• **EXERCISE DETAILS**:
Filter the records below, keeping only lines with the string "report".
== Segment start ==
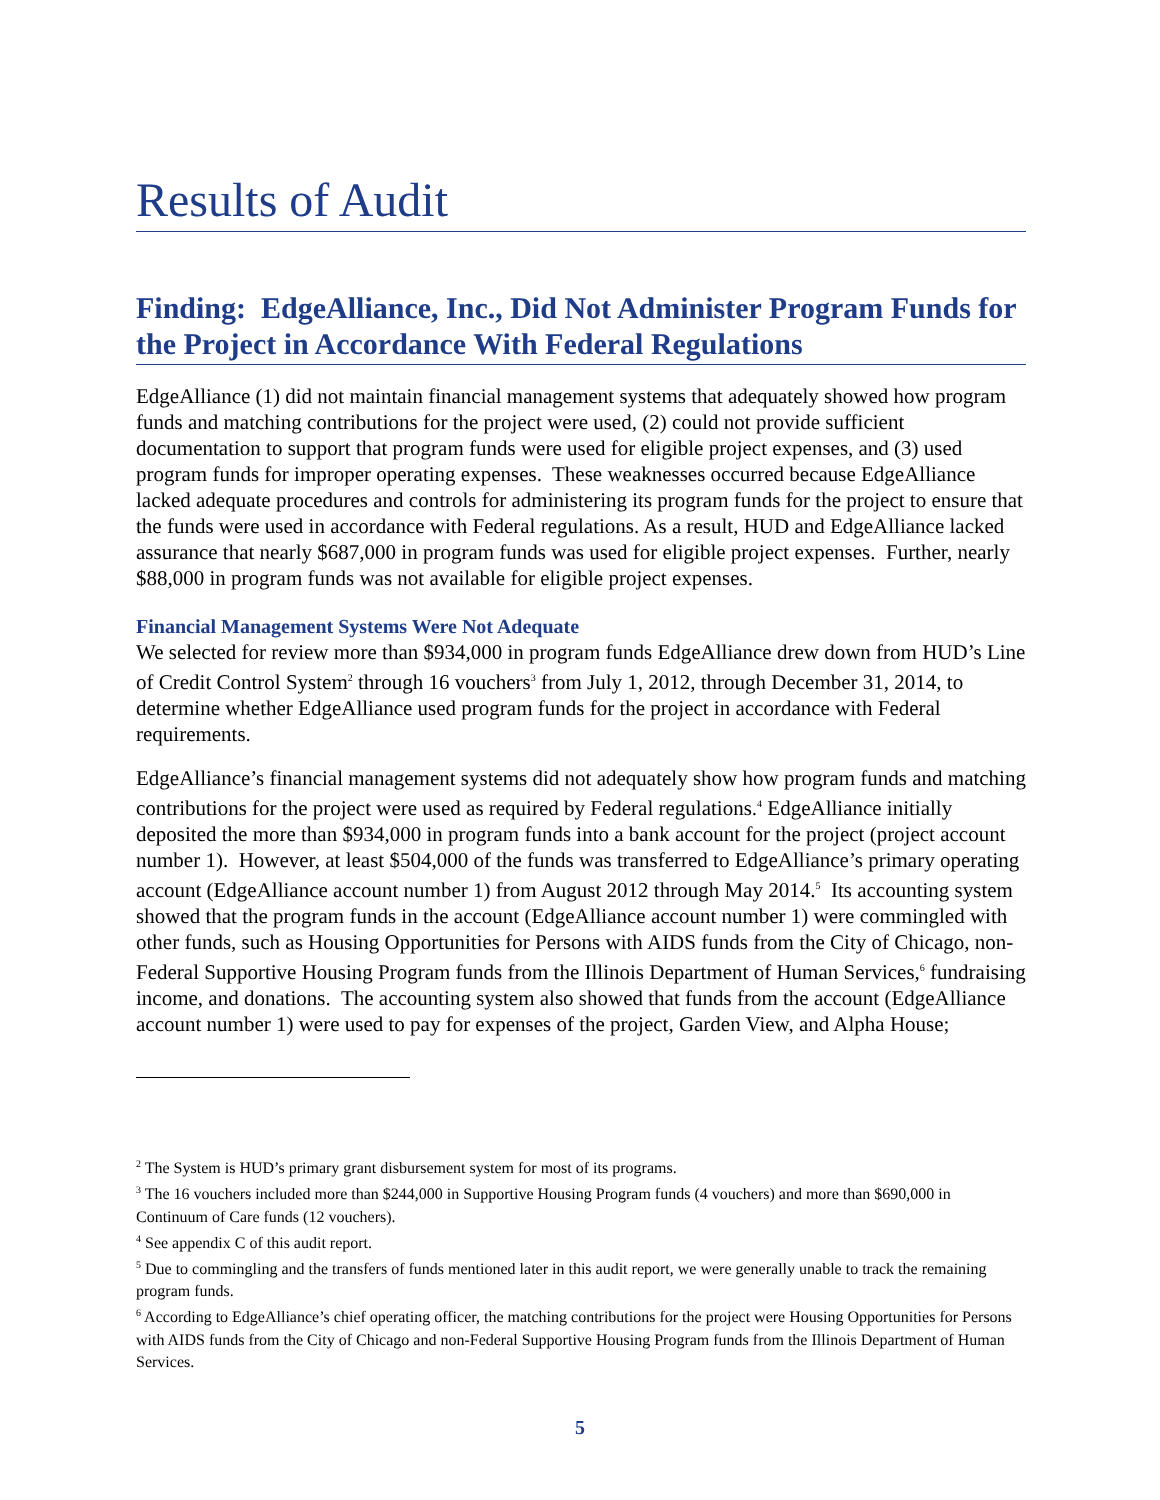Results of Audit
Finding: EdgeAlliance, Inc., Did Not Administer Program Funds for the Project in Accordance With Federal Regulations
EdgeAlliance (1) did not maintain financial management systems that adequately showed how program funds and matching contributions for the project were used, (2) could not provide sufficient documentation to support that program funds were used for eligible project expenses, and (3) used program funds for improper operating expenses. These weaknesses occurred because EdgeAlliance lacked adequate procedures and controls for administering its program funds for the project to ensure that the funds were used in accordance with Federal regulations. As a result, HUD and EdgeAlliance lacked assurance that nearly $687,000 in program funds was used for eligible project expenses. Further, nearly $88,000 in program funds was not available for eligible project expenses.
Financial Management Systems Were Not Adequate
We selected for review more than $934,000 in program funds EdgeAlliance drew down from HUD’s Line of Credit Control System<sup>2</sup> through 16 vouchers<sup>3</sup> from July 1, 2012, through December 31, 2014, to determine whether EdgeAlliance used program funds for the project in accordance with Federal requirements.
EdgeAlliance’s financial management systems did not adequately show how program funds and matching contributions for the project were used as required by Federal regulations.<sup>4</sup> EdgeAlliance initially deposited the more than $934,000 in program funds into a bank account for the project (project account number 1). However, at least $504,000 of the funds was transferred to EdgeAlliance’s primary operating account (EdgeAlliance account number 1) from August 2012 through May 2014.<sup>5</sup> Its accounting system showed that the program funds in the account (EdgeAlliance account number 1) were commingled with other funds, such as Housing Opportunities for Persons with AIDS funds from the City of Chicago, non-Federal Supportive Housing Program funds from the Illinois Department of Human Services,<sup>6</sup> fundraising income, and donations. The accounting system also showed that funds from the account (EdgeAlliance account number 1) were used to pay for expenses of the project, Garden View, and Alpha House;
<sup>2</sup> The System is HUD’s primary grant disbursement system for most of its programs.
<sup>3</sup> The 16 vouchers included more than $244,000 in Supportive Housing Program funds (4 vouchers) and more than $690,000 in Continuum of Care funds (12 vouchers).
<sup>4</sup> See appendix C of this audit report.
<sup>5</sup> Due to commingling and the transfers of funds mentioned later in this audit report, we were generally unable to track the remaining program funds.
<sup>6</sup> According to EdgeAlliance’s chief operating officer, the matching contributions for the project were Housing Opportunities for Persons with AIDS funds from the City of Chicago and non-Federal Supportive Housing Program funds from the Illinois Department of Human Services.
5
== Segment end ==
• **WRITTEN RESPONSE**:
<sup>4</sup> See appendix C of this audit report.
<sup>5</sup> Due to commingling and the transfers of funds mentioned later in this audit report, we were generally unable to track the remaining program funds.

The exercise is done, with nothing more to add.